Il n'aura fallu que deux ans pour publier les 3 volumes de ce triptyque conçu d'une manière assez originale. Les deux premiers volumes, baptisés 6.1 et 6.2 sont sortis à moins de 6 mois d'écart et doivent leur numérotation pour le moins étrange à leurs scénarios. Ceux-ci sont concentrés sur les deux personnages forts en gueules (et en muscles) du premier cycle : Travis dans le 6.1, Vlad dans le 6.2. Les deux histoires prennent place dans la même période, mais relatent des évènements en apparence bien différents ayant lieu en banlieue parisienne pour les uns, à Istanbul pour les autres, qui se rejoindront lors des dernières pages des deux tomes, et qui serviront de base au volume 7. Un choix étonnant, d'autant plus qu'après 6 volumes dessinés par Duval, le 6.2 se retrouve confié à Alizon, dont le style n'a que peu à voir avec celui qui caractérisait jusqu'alors l'univers de la série. Un style plus clair, plus simple, plus coloré également, qui aura fait crier les fans (et moi le premier) au scandale lors de sa sortie. Si l'on peut encore se demander si ce choix était vraiment judicieux, on ne peut en revanche le décrier ouvertement, puisqu'il illustre la fusion entre deux histoires et l'entrée en scène d'un nouveau héros. Et surtout, il a permis aux lecteurs de mettre la main sur trois volumes d'une série en seulement deux ans, au lieu de trois ou quatre s'il avait fallu suivre un rythme de publication plus traditionnel.
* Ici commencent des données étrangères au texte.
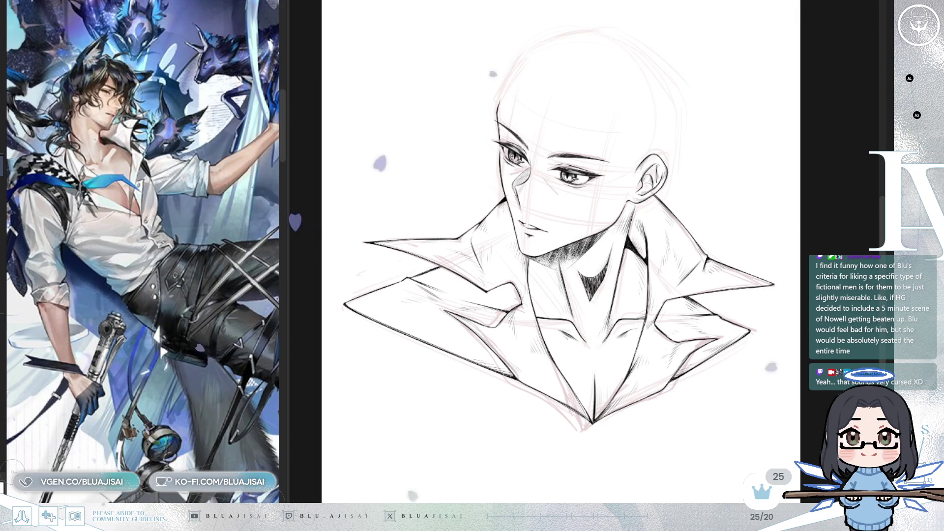
pyautogui.scroll(5, 666, 158)
pyautogui.moveTo(654, 212); pyautogui.dragTo(715, 169)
Trois volumes divertissant, mais n'arrivant pas à la cheville du premier cycle. Les storyboards signés Duval sont toujours aussi dynamique et cinématographiques, mais ils ont trop peu de matière à mettre en scène. Sans doute parce que sous le nom de deuxième cycle se cache tout simplement une introduction au troisième cycle, qui lui renoue avec les ficelles qui avaient fait le succès de Travis. La fin de ce triptyque est en conséquence : c'est un simple appel à une suite. Il n'en reste pas moins que le talent des auteurs permet au lecteur de passer un bon moment, même si celui ci reste loin de l'extase des premiers volumes.